L'absurde fait irruption dans son quotidien :
Il est arrêté par des inspecteurs incapables de lui notifier le motif de son inculpation.
Étrangement, l'arrestation n'entraîne aucune privation de liberté ("une arrestation sans détention"). Cette "liberté" est une illusion qui le force à intégrer la menace invisible dans sa vie de tous les jours.
Initialement, K. est convaincu d'être victime d'une injustice et réagit avec colère et incompréhension.
Le Labyrinthe Judiciaire et la Quête Intérieure
En cherchant à comprendre, K. pénètre dans les rouages d'une justice labyrinthique, opaque et inaccessible. Le système judiciaire dépeint par Kafka est une entité autonome et déconnectée de l'humain. K. est d'abord heurté par les aspects absurdes de cette affaire qui se prévaut pourtant de la justice.
Le procès devient peu à peu pour lui une idée fixe, le faisant sombrer dans la paranoïa et négliger son travail.
Il passe du refus initial à l'intériorisation : son procès extérieur se mue en une introspection et une quête de sens.
Sa solitude grandit tandis que la ville semble se muer en un immense tribunal. Tout lui devient à charge et il finit par se résigner à attendre l'exécution d'une sentence que personne n'a jamais prononcée.
Un an après son arrestation, le jour de son trente et unième anniversaire, il est exécuté de manière sordide et impersonnelle, "comme un chien". Cette mort, qui a l'apparence d'un meurtre, est vue comme un suicide camouflé.
Multiples Interprétations et Résonance Universelle
Le Procès est une fable ambiguë, un roman philosophique qui invite à une multiplicité de réflexions.

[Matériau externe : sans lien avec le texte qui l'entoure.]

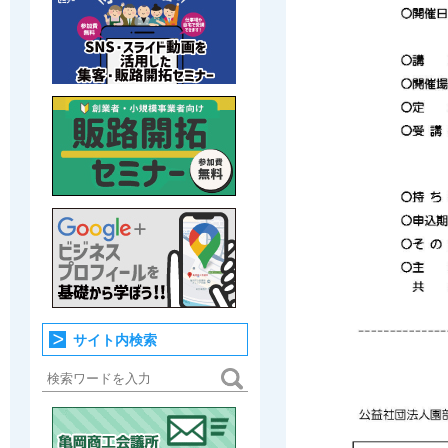
サイト内検索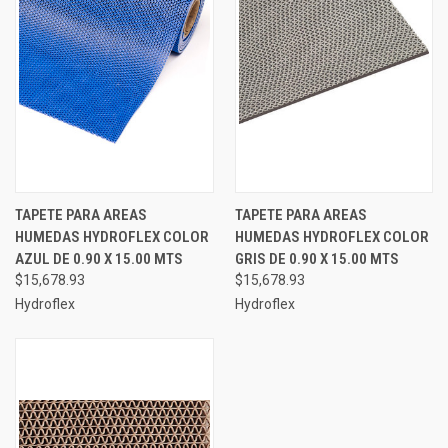
TAPETE PARA AREAS
TAPETE PARA AREAS
HUMEDAS HYDROFLEX COLOR
HUMEDAS HYDROFLEX COLOR
AZUL DE 0.90 X 15.00 MTS
GRIS DE 0.90 X 15.00 MTS
$15,678.93
$15,678.93
Hydroflex
Hydroflex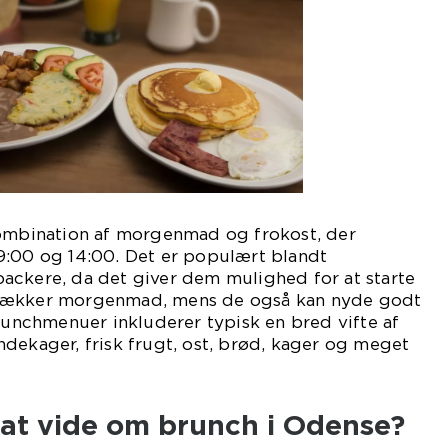
kombination af morgenmad og frokost, der
9:00 og 14:00. Det er populært blandt
ackere, da det giver dem mulighed for at starte
lækker morgenmad, mens de også kan nyde godt
Brunchmenuer inkluderer typisk en bred vifte af
dekager, frisk frugt, ost, brød, kager og meget
 at vide om brunch i Odense?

1. Interprétation Sociale et Bureaucratique : L'œuvre est une critique prophétique des dérives des sociétés modernes. Elle dénonce la machine bureaucratique qui happe l'individu, le réduisant à un pion sur un échiquier dont il ignore les règles.
2. Dimension Psychanalytique et Autobiographique : L'œuvre est liée à la vie de Kafka, qui avait le même âge que K. au début de l'écriture. Le procès peut être lu comme la projection d'un sentiment de culpabilité intériorisée, une auto-condamnation sans crime apparent.
3. Dimension Métaphysique et Existentielle : Le roman explore la condition intemporelle de l’être humain en proie à l'angoisse universelle et à la déréliction. La culpabilité d'être accusé est d'autant plus étouffante qu'elle est sans motif objectif. À la question « Je suis coupable par rapport à qui, par rapport à quoi? », il est suggéré que K. est fautif par rapport à ses propres exigences. La mort de K. symbolise l'échec de sa lutte pour trouver une justice ou un sens dans un univers qui en est dépourvu.
L'œuvre, écrite dans un contexte d'ébranlement des certitudes au début du XXe siècle, s'inscrit dans l'esthétique de l'Expressionnisme et préfigure le courant de l'absurde (Camus, Sartre). Elle est considérée comme une œuvre-clé de la conscience du XXe siècle.